I don't usually post music, and modern stuff is not my wont. I like to think of myself as more of the Bach and Mozart type, though in my weak moments (of which there are many) I fling myself in Rachmaninoffian strains.
I make the exception on this one, from a 65-year-old voice that some have described as "a catarrhal death-rattle."
The words are raspier, to be sure, but they echo deep, taste sweeter, and wander down the gullet like good port. Not whiskey anymore.
Despite the fact that he has some obvious affinities with Henry Timrod ("the Poet Laureate of the Confederacy") and Archibald MacLeish, for some as yet inarticulate reason, the coarse bard puts me in mind of "East Coker," whose author I don't need to identify here:
Home is where one starts from. As we grow older
The world becomes stranger, the pattern more complicated
Of dead and living. Not the intense moment
Isolated, with no before and after,
But a lifetime burning in every moment
And not the lifetime of one man only
But of old stones that cannot be deciphered.

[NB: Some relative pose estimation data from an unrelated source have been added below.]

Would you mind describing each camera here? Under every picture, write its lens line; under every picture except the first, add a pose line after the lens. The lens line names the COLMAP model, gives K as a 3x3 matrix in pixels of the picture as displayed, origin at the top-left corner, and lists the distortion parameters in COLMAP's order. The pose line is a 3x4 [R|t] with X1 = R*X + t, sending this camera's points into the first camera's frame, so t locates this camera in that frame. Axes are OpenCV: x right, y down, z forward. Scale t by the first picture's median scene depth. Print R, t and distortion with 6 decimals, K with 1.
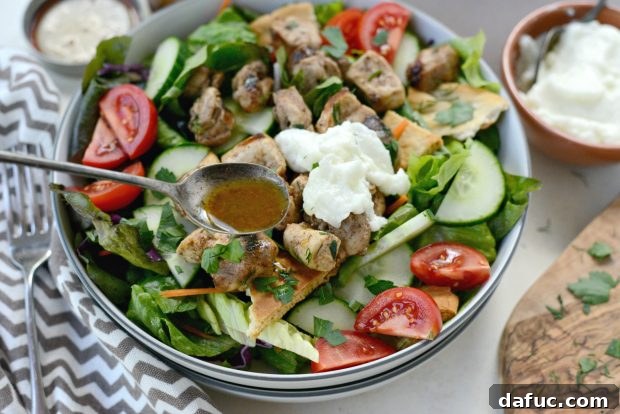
lens RADIAL K [[998.7, 0, 309.8], [0, 998.7, 213.7], [0, 0, 1]] dist [-0.122326, 0.000000]
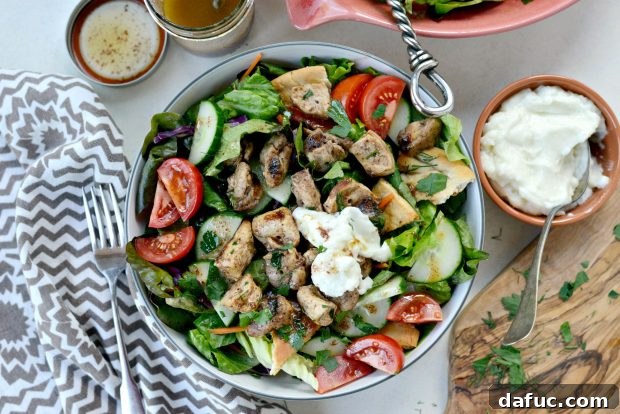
lens RADIAL K [[998.7, 0, 306.9], [0, 998.7, 209.4], [0, 0, 1]] dist [-0.122326, 0.000000]
pose [[0.999211, 0.034924, -0.018920, 0.009736], [-0.022074, 0.884265, 0.466464, -0.702861], [0.033021, -0.465679, 0.884338, -0.171301]]
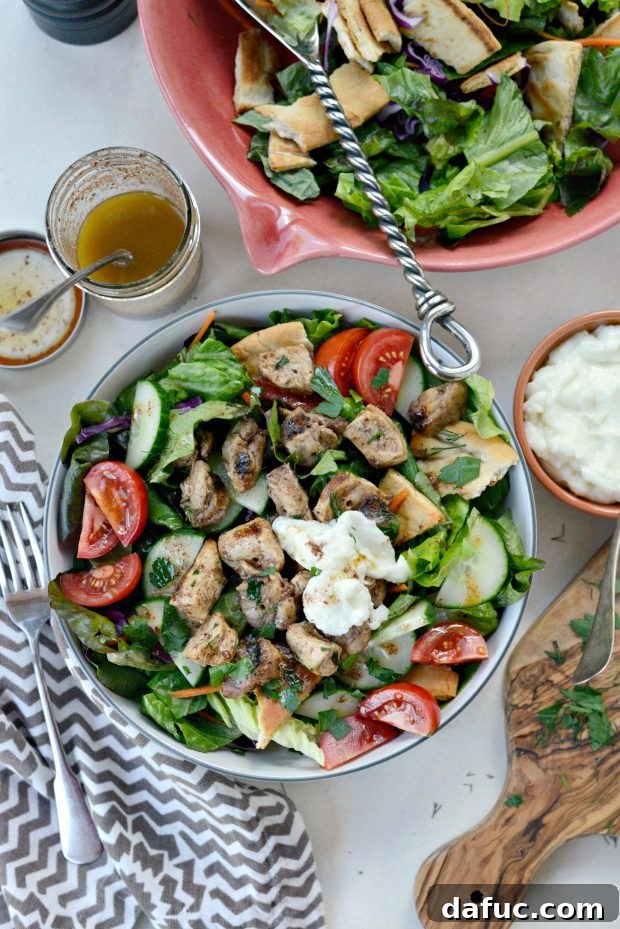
lens RADIAL K [[1496.4, 0, 314.6], [0, 1496.4, 463.9], [0, 0, 1]] dist [-0.122326, 0.000000]
pose [[0.999065, -0.037630, -0.021299, 0.040411], [0.043153, 0.898958, 0.435904, -0.765043], [0.002743, -0.436415, 0.899741, -0.283430]]
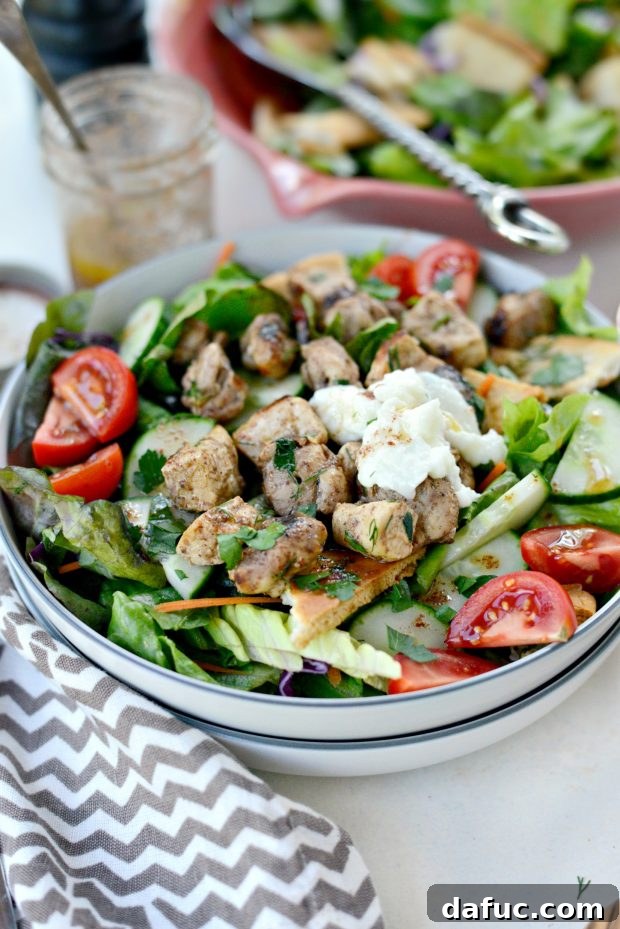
lens RADIAL K [[1496.4, 0, 310.9], [0, 1496.4, 459.8], [0, 0, 1]] dist [-0.122326, 0.000000]
pose [[0.998408, -0.051831, 0.022228, -0.058702], [0.055835, 0.963936, -0.260212, 0.237037], [-0.007939, 0.261039, 0.965296, 0.000257]]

There is a time for the evening under starlight,
A time for the evening under lamplight
(The evening with the photograph album).
Love is most nearly itself
When here and now cease to matter.
Old men ought to be explorers
Here and there does not matter
We must be still and still moving
Into another intensity
For a further union, a deeper communion
Through the dark cold and the empty desolation,
The wave cry, the wind cry, the vast waters
Of the petrel and the porpoise. In my end is my beginning.